You want towering trajectories that go forever and land softly next to the pin—I mean, don’t we all? With D9 irons, Wilson believes they’ve unlocked serious distance gains in creating their longest iron ever.
“The driving force of D9 irons was to take the centre of gravity as low as possible,” says Pergande. “We’ve made D9 a degree stronger than D7 and are hitting it higher with greater ball speeds to yield unbelievable distances.” But it doesn’t end there, Wilson once again used computers to redesign their signature Power Holes, a key feature for producing faster ball speeds.
“Power Holes are something we’ve had in our line for seven or eight years, and every year it gets redefined,” says Pergande. “We inputted the specs in the computer and said “go.” The computer takes the best results and then refines them further.”
Are they made for me?
If you’re seeking pure distance, the sort of envy-inducing carries your foursome will take notice of, you’ll appreciate what D9 has in store.
A classic aesthetic combined with the latest tech—that’s what Wilson’s Staff Model CB irons delivers to better players. Completed with a clean nickel-chrome finish, in a subtle cavity back design, this iron improves on Wilson’s previous V6 model.
By adding significant tungsten weighting to the toe of longer irons, 20 grams to be exact, Staff Model CB empower players with greater stability on every strike, diminishing the severity of wayward misses while maintaining distance on less-than-perfect contact.
“The tungsten is all about adding improved forgiveness and performance in a smaller package,” says Pergande.
The keystone piece of tech in this model is Wilson’s new Tri-Brace, a connecting feature that supports the face at impact to generate increased ball speed. If you’re wanting to shape shots and hit an iron that feels as smooth as freshly rolled greens, you’ll find it in Staff Model CB.
Are they for me?
If you’re a solid player with a handicap in the single digits, you’ll appreciate the workability and forgiveness of these irons.
A wedge that’s as versatile as the shots you’ll face on the course, Wilson’s Staff Model Tour Grind Wedge delivers consistent spin and ultimate performance for highly skilled players. Available with Wilson’s Tour Grind Sole, this wedge is engineered for hitting crisp pitches and chips off of firm lies, the kinds tour professionals often face, while giving players the opportunity to hit flop shots or low bump-and-runs.
“We’ve had the Tour Sole in some of our past wedge lines, and now we’re resurrecting that knowledge to build on.

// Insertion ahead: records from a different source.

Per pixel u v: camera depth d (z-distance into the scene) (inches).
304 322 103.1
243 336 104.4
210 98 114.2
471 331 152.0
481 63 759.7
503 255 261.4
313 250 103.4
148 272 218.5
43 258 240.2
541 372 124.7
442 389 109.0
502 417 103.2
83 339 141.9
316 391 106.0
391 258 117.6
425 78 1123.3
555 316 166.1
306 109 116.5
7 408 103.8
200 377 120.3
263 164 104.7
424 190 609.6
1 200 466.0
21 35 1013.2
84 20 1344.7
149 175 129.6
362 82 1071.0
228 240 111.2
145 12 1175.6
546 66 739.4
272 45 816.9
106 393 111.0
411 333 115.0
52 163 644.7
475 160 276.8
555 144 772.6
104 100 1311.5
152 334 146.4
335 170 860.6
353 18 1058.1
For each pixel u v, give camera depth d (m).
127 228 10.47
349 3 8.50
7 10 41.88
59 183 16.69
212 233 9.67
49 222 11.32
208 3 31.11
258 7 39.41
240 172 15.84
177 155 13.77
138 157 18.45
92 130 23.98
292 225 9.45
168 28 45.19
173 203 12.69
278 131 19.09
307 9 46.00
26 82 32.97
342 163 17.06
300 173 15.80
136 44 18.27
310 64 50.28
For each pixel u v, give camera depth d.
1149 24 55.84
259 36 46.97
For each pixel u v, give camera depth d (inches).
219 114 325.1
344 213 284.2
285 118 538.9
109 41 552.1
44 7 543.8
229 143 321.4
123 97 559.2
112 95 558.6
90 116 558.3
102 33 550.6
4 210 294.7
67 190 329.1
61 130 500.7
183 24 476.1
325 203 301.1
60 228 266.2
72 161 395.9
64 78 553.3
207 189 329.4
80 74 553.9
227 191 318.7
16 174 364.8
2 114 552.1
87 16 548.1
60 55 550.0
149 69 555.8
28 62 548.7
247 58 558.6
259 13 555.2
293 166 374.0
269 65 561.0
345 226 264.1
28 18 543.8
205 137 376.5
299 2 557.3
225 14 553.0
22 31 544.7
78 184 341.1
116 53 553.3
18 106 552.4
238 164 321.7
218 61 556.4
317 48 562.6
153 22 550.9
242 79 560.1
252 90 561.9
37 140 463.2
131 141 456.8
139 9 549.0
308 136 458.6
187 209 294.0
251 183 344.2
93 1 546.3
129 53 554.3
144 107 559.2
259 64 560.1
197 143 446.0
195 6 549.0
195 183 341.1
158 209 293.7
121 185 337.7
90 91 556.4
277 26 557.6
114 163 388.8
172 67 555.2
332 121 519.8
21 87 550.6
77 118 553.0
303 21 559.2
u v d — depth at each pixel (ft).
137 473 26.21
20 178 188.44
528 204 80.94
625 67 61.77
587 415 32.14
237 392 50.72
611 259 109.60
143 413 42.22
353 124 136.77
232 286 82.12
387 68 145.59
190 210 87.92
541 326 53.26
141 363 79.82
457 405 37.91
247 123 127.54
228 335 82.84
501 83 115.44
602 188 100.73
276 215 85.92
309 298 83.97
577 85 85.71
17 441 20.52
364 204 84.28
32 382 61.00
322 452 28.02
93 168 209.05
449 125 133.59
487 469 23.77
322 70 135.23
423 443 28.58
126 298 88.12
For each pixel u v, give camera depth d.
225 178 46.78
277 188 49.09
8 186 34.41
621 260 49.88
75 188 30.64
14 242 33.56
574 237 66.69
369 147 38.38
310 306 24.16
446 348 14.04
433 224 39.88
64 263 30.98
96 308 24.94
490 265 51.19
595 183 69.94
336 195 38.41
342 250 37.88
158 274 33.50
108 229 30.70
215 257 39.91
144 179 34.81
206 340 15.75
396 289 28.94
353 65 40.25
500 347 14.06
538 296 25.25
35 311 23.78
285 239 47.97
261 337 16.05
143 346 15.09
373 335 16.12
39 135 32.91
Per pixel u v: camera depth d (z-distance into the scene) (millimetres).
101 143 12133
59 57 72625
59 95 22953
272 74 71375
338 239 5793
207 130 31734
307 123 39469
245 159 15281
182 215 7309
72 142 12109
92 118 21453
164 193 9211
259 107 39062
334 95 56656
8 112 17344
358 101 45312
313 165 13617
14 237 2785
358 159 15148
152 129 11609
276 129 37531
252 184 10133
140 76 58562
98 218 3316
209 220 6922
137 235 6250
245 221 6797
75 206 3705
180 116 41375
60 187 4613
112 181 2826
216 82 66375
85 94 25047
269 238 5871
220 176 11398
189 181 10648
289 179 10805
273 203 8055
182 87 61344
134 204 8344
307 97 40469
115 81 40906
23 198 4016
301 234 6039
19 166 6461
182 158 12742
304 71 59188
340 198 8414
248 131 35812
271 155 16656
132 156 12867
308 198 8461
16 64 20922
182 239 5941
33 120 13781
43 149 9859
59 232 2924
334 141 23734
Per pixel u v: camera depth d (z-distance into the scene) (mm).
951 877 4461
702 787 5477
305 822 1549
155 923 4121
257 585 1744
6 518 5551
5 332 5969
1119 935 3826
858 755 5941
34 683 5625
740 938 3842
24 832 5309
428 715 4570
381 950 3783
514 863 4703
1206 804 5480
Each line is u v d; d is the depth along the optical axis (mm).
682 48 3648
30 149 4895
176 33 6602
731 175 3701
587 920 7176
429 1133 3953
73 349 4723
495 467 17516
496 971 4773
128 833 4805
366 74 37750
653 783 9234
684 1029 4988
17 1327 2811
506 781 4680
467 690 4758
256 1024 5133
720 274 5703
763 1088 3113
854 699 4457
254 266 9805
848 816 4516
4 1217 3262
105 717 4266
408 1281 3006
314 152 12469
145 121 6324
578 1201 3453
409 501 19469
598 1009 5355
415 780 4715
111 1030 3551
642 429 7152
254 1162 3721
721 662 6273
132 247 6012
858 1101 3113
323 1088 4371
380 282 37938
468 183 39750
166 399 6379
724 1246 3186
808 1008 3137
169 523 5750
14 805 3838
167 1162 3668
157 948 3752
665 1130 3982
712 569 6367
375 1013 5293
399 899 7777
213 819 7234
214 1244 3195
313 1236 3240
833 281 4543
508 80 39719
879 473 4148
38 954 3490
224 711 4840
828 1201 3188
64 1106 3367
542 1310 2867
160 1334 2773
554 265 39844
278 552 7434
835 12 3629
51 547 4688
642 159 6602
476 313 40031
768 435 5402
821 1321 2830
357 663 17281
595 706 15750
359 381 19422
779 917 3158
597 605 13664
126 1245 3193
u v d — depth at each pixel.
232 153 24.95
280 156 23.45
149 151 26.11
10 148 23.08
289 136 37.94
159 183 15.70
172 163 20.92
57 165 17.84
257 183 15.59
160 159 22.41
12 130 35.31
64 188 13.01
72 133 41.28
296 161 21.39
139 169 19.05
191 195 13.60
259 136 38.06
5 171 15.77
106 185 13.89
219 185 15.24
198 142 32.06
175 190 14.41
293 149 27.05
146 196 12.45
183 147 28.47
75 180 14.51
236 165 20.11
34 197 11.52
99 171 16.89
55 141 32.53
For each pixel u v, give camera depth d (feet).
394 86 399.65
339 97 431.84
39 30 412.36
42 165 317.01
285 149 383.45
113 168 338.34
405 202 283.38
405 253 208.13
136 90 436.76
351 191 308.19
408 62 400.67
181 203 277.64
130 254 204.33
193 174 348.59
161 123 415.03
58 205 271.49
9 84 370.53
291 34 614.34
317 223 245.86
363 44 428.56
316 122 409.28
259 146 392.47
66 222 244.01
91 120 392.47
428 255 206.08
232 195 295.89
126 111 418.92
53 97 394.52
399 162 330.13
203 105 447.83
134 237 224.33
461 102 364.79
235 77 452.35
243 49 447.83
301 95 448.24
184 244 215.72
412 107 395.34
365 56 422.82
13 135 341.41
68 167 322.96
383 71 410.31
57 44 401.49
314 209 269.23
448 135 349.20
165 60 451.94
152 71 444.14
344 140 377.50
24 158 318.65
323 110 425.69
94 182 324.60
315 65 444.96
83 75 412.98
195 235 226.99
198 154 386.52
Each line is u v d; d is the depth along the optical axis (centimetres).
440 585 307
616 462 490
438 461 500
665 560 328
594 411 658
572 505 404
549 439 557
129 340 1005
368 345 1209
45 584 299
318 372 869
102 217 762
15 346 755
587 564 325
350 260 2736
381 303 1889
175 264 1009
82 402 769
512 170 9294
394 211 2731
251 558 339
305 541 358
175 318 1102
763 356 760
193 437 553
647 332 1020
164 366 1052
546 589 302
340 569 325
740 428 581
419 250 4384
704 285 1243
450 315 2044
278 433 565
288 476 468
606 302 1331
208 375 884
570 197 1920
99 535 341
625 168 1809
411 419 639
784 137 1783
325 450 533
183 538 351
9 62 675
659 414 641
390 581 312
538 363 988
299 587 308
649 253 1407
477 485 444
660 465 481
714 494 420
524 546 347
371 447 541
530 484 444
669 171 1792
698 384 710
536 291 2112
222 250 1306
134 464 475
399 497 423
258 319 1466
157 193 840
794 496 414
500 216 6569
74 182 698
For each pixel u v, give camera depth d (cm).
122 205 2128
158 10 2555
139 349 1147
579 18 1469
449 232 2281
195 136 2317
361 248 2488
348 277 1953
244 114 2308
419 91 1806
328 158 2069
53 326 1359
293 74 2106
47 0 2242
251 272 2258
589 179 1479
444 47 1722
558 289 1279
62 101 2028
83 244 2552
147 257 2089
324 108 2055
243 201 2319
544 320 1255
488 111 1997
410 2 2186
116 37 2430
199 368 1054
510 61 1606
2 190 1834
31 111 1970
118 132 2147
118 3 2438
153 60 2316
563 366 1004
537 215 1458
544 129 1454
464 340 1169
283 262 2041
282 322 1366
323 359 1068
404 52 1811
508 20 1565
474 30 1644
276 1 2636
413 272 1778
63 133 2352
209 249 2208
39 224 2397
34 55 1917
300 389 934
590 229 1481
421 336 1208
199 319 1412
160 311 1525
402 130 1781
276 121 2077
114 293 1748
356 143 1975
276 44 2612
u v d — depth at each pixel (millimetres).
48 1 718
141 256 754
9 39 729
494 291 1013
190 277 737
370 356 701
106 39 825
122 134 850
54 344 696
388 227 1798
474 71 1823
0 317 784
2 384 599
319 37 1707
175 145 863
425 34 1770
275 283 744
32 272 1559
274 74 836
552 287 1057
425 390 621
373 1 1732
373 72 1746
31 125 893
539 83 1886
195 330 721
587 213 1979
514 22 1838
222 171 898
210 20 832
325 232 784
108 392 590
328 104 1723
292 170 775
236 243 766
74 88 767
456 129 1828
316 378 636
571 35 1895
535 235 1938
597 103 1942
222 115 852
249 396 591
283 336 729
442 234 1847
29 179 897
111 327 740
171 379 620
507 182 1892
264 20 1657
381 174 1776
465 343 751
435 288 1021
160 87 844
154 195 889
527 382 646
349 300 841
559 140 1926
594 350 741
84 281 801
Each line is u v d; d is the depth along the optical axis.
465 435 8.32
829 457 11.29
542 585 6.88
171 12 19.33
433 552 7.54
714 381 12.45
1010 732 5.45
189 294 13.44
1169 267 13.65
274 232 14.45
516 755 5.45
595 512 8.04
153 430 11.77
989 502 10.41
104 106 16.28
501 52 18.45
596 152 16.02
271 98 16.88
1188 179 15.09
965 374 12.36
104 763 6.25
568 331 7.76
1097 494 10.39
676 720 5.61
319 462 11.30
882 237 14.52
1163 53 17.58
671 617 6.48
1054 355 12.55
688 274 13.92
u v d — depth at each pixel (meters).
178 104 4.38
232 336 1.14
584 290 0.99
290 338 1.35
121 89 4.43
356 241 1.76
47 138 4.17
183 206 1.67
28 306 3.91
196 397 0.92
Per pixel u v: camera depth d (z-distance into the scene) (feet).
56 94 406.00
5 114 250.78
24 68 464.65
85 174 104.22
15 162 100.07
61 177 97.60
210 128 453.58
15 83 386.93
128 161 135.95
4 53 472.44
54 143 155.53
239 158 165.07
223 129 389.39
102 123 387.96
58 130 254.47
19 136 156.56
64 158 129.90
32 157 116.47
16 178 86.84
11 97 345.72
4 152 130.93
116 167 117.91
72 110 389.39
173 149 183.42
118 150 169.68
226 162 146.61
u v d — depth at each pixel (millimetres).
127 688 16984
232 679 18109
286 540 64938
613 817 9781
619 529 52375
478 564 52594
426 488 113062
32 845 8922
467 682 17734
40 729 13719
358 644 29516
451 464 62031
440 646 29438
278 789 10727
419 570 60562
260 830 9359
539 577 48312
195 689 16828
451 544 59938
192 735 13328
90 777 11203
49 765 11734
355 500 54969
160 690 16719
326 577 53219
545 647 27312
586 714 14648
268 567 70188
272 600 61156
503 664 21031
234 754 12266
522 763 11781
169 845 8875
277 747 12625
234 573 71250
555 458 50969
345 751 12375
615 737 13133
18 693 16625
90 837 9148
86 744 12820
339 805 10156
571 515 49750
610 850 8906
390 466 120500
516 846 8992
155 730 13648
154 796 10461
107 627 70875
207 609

We talked to our Tour guys and we want to provide heel and trailing edge relief to provide flexibility around the greens,” says Pergande.
Flexibility, consistency and versatility, is what you can expect from Wilson’s latest wedge release, Staff Model Tour Grind.
Are they for me?
Pergande says these are tailored for better players who can execute a variety of shots. That said, anyone can benefit from the versatility they provide. If you’re a low handicap player, or have been struggling to play certain shots around the greens, you might benefit from having this wedge in your set.